Here’s What Could Happen at the Key OPEC Meeting

Updated on
  • Output curbs with clear quotas could boost the price of crude
  • Failure to find any kind of deal would see oil market crater

Iran, Saudi Arabia Deadlocked Over OPEC Deal

OPEC oil ministers meet Wednesday in Vienna to find a way of implementing the group’s first production cut in eight years.

After setting a preliminary target range of 32.5 to 33 million barrels a day in Algiers on Sept. 28, OPEC officials have failed to resolve internal differences that stand in the way of their goal of trimming output by about 1.2 million barrels a day from October levels. As delegates embarked on a frantic last round of negotiations on Tuesday, here are three possible outcomes.

Fudged Deal

The first scenario is a fudged deal that would see curbs on output marred by exemptions for Iran and Iraq, key members of the Organization of Petroleum Exporting Countries that are increasingly challenging Saudi Arabia’s dominance of the group. There is also a risk that such an agreement could be opaque, without clear production targets for each OPEC nation.
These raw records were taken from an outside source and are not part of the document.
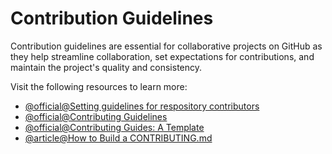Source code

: # Contribution Guidelines

Contribution guidelines are essential for collaborative projects on GitHub as they help streamline collaboration, set expectations for contributions, and maintain the project's quality and consistency. 

Visit the following resources to learn more:

- [@official@Setting guidelines for respository contributors](https://docs.github.com/articles/setting-guidelines-for-repository-contributors)
- [@official@Contributing Guidelines](https://github.blog/news-insights/contributing-guidelines/)
- [@official@Contributing Guides: A Template](https://github.com/nayafia/contributing-template)
- [@article@How to Build a CONTRIBUTING.md](https://mozillascience.github.io/working-open-workshop/contributing/)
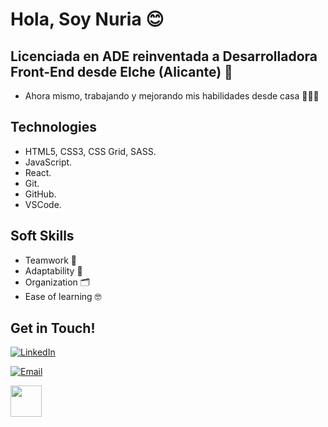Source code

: # Hola, Soy Nuria 😊


## Licenciada en ADE reinventada a Desarrolladora Front-End desde Elche (Alicante) 🌴


* Ahora mismo, trabajando y mejorando mis habilidades desde casa 🏡🚀🔥	


## Technologies	
* HTML5, CSS3, CSS Grid, SASS.
* JavaScript. 
* React.
* Git.
* GitHub.
* VSCode.

## Soft Skills	
* Teamwork 🙌 
* Adaptability 🌾
* Organization 🗂️
* Ease of learning 🤓

## Get in Touch!	

<a href="https://www.linkedin.com/in/nuriadiazcandela/" target="_blank"><img alt="LinkedIn" src="https://img.shields.io/badge/-Linkedin-blue?logo=linkedin&logoColor=white"></a>

<a href="mailto:nuriadiazcandela@gmail.com" target="_blank"><img alt="Email" src="https://img.shields.io/badge/-Email-red?logo=gmail&logoColor=white"></a>	

<img src="https://media.giphy.com/media/l0HlNHAeMZPIp5peg/giphy.gif" width="50px">
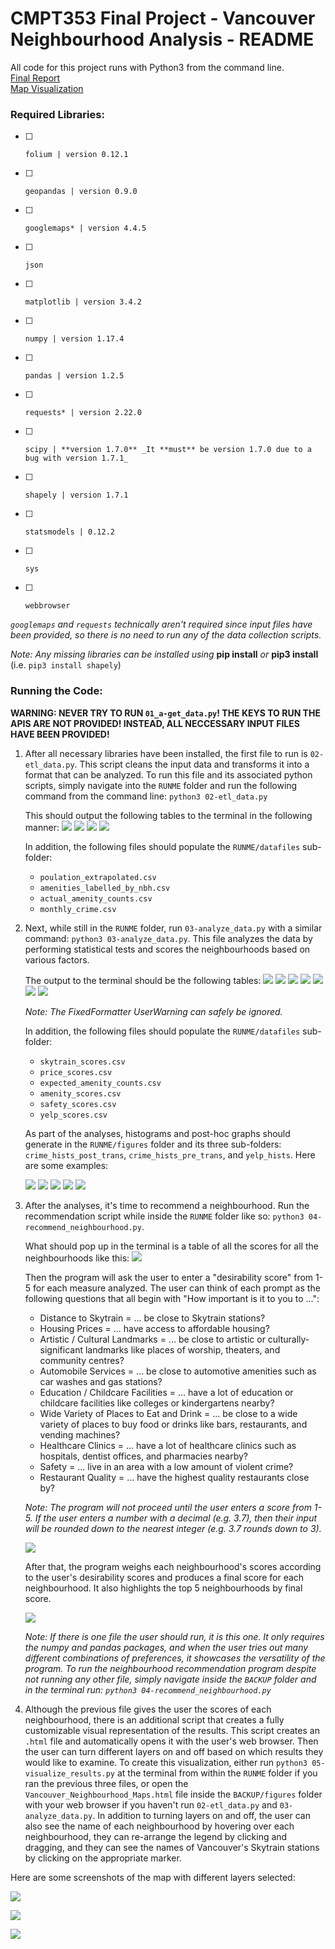 # CMPT353 Final Project - Vancouver Neighbourhood Analysis - README

All code for this project runs with Python3 from the command line.
<br><a href="https://docs.google.com/document/d/1wCCfiDT1qtGxpCCyUV9GiDV_luu0aHxMFo3g38jbE0o/edit?usp=sharing">Final Report</a>
<br><a href="https://vancouver-map.herokuapp.com/">Map Visualization</a>
### Required Libraries:
- [ ]     folium | version 0.12.1
- [ ]     geopandas | version 0.9.0
- [ ]     googlemaps* | version 4.4.5
- [ ]     json 
- [ ]     matplotlib | version 3.4.2
- [ ]     numpy | version 1.17.4
- [ ]     pandas | version 1.2.5
- [ ]     requests* | version 2.22.0
- [ ]     scipy | **version 1.7.0** _It **must** be version 1.7.0 due to a bug with version 1.7.1_
- [ ]     shapely | version 1.7.1
- [ ]     statsmodels | 0.12.2
- [ ]     sys
- [ ]     webbrowser

*`googlemaps` and `requests` technically aren't required since input files have been provided, so there is no need to run any of the data collection scripts.*

_Note: Any missing libraries can be installed using_ **pip install** _or_ **pip3 install**
(i.e. `pip3 install shapely`)

### Running the Code:
**WARNING: NEVER TRY TO RUN `01_a-get_data.py`! THE KEYS TO RUN THE APIS ARE NOT PROVIDED! INSTEAD, ALL NECCESSARY INPUT FILES HAVE BEEN PROVIDED!**

1. After all necessary libraries have been installed, the first file to run is `02-etl_data.py`. This script cleans the input data and transforms it into a format that can be analyzed. To run this file and its associated python scripts, simply navigate into the `RUNME` folder and run the following command from the command line: `python3 02-etl_data.py`

    This should output the following tables to the terminal in the following manner:
    ![](README_images/02_1_extrap_pops.png)
    ![](README_images/02_2_labelled_amenities.png)
    ![](README_images/02_3_amenity_counts.png)
    ![](README_images/02_4_crime_rates.png)

    In addition, the following files should populate the `RUNME/datafiles` sub-folder:
    - `poulation_extrapolated.csv`
    - `amenities_labelled_by_nbh.csv`
    - `actual_amenity_counts.csv`
    - `monthly_crime.csv`


2. Next, while still in the `RUNME` folder, run `03-analyze_data.py` with a similar command: `python3 03-analyze_data.py`. This file analyzes the data by performing statistical tests and scores the neighbourhoods based on various factors.

    The output to the terminal should be the following tables:
    ![](README_images/03_1_skytrain_scores.png)
    ![](README_images/03_2_price_scores.png)
    ![](README_images/03_3_chi-square_pvalues.png)
    ![](README_images/03_4_binomial_pvalues.png)
    ![](README_images/03_5_amenity_scores.png)
    ![](README_images/03_6_crime_scores.png)
    ![](README_images/03_7_yelp_scores.png)

    _Note: The FixedFormatter UserWarning can safely be ignored._

    In addition, the following files should populate the `RUNME/datafiles` sub-folder:
    - `skytrain_scores.csv`
    - `price_scores.csv`
    - `expected_amenity_counts.csv`
    - `amenity_scores.csv`
    - `safety_scores.csv`
    - `yelp_scores.csv`

    As part of the analyses, histograms and post-hoc graphs should generate in the `RUNME/figures` folder and its three sub-folders: `crime_hists_post_trans`, `crime_hists_pre_trans`, and `yelp_hists`. Here are some examples:

    ![](BACKUP/figures/crime_hists_pre_trans/Fairview.png)
    ![](BACKUP/figures/crime_hists_post_trans/Fairview.png)
    ![](BACKUP/figures/yelp_hists/Fairview.png)
    ![](BACKUP/figures/Crime_Tukey_HSD.png)
    ![](BACKUP/figures/Yelp_Tukey_HSD.png)


3. After the analyses, it's time to recommend a neighbourhood. Run the recommendation script while inside the `RUNME` folder like so: `python3 04-recommend_neighbourhood.py`.

    What should pop up in the terminal is a table of all the scores for all the neighbourhoods like this:
    ![](README_images/04_1_all_scores.png)

    Then the program will ask the user to enter a "desirability score" from 1-5 for each measure analyzed. The user can think of each prompt as the following questions that all begin with "How important is it to you to ...":

    - Distance to Skytrain = ... be close to Skytrain stations?
    - Housing Prices = ... have access to affordable housing?
    - Artistic / Cultural Landmarks = ... be close to artistic or culturally-significant landmarks like places of worship, theaters, and community centres?
    - Automobile Services = ... be close to automotive amenities such as car washes and gas stations?
    - Education / Childcare Facilities = ... have a lot of education or childcare facilities like colleges or kindergartens nearby?
    - Wide Variety of Places to Eat and Drink =  ... be close to a wide variety of places to buy food or drinks like bars, restaurants, and vending machines?
    - Healthcare Clinics = ... have a lot of healthcare clinics such as hospitals, dentist offices, and pharmacies nearby?
    - Safety = ... live in an area with a low amount of violent crime?
    - Restaurant Quality = ... have the highest quality restaurants close by?

    _Note: The program will not proceed until the user enters a score from 1-5. If the user enters a number with a decimal (e.g. 3.7), then their input will be rounded down to the nearest integer (e.g. 3.7 rounds down to 3)._

    ![](README_images/04_2_user_inputs.png)

    After that, the program weighs each neighbourhood's scores according to the user's desirability scores and produces a final score for each neighbourhood. It also highlights the top 5 neighbourhoods by final score.

    ![](README_images/04_3_user_results.png)

    _Note: If there is one file the user should run, it is this one. It only requires the numpy and pandas packages, and when the user tries out many different combinations of preferences, it showcases the versatility of the program.
    To run the neighbourhood recommendation program despite not running any other file, simply navigate inside the `BACKUP` folder and in the terminal run: `python3 04-recommend_neighbourhood.py`_

4. Although the previous file gives the user the scores of each neighbourhood, there is an additional script that creates a fully customizable visual representation of the results. This script creates an `.html` file and automatically opens it with the user's web browser. Then the user can turn different layers on and off based on which results they would like to examine. To create this visualization, either run `python3 05-visualize_results.py` at the terminal from within the `RUNME` folder if you ran the previous three files, or open the `Vancouver_Neighbourhood_Maps.html` file inside the `BACKUP/figures` folder with your web browser if you haven't run `02-etl_data.py` and `03-analyze_data.py`. In addition to turning layers on and off, the user can also see the name of each neighbourhood by hovering over each neighbourhood, they can re-arrange the legend by clicking and dragging, and they can see the names of Vancouver's Skytrain stations by clicking on the appropriate marker.

Here are some screenshots of the map with different layers selected:

![](README_images/05_1_initial_map.png)

![](README_images/05_2_food_selection.png)

![](README_images/05_3_more_selection.png)

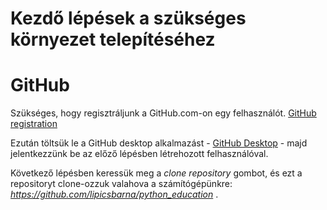  # Kezdő lépések a szükséges környezet telepítéséhez


# GitHub

Szükséges, hogy regisztráljunk a GitHub.com-on egy felhasználót.
[GitHub registration](https://github.com/join)



Ezután töltsük le a GitHub desktop alkalmazást -
[GitHub Desktop](https://desktop.github.com/) - 
majd jelentkezzünk be az előző lépésben létrehozott felhasználóval.


Következő lépésben keressük meg a _clone repository_ gombot, és 
ezt a repositoryt clone-ozzuk valahova a számítógépünkre: _https://github.com/lipicsbarna/python_education_ .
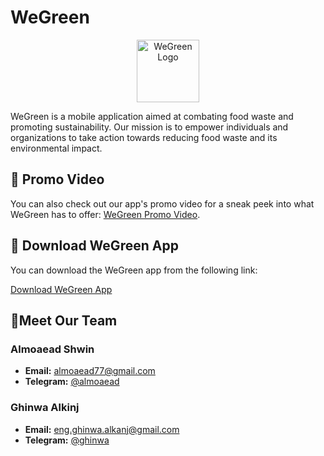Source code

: # WeGreen

<div align="center">
  <img src="https://github.com/ghinw/WeGreenApp_V1/assets/116727137/f3da3bd3-5a96-4e10-82f5-9ece2233d601" alt="WeGreen Logo" width="100">
</div>

WeGreen is a mobile application aimed at combating food waste and promoting sustainability. Our mission is to empower individuals and organizations to take action towards reducing food waste and its environmental impact.

## 🎥 Promo Video

You can also check out our app's promo video for a sneak peek into what WeGreen has to offer: [WeGreen Promo Video](https://drive.google.com/file/d/1aLqLpz208v-ibT_SIi1sTG_81u5NCb3P/view?usp=drive_link).

## 📲 Download WeGreen App

You can download the WeGreen app from the following link:

[Download WeGreen App](https://www.mediafire.com/file/413dcgevyuwrk3n/WeGreen.apk/file)

## 👥Meet Our Team

### Almoaead Shwin
- **Email:** almoaead77@gmail.com
- **Telegram:** [@almoaead](https://t.me/Cod3N1nja)

### Ghinwa Alkinj
- **Email:** eng.ghinwa.alkanj@gmail.com
- **Telegram:** [@ghinwa](https://t.me/Ghnoosh72)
With OPEC’s own estimates showing the group needs to pump just 31.9 million barrels a day between January and June to balance supply and demand, such an accord may not be enough to mop up the projected glut in the first half of the year. That would leave the energy industry unsure about the prospects for a sustained market recovery and any loss of momentum would prompt investors to sell down oil-linked assets.

Full Agreement

A second scenario would see OPEC clinch a deal with clear quotas and no exemptions beyond those granted in Algiers to Nigeria and Libya. Such an accord would probably boost prices to more than $50 a barrel with investors switching their focus to whether group members comply with individual targets.

No Deal

The third scenario is that OPEC fails to agree on any kind of deal. That would probably trigger a crash in oil prices to below $40 a barrel, according to analysts such as Thomas Pugh of Capital Economics. It would also undermine the credibility of the exporting group to manage the market in the future.

That outcome came a step nearer on Tuesday as Iranian Oil Minister Bijan Namdar Zanganeh said upon his arrival in Vienna that his country isn’t prepared to reduce supply as it ramps up output following years of sanctions. 

Arch-rival Saudi Arabia is ready to reject a deal unless all OPEC members, excluding Libya and Nigeria, participate in an oil-output agreement, say people familiar with the kingdom’s current position at the talks.

Most analysts expect OPEC to sign an accord to reduce output, but only seven out of 20 expect it to specify how much each member should cut, complicating the task of investors assessing the impact on markets.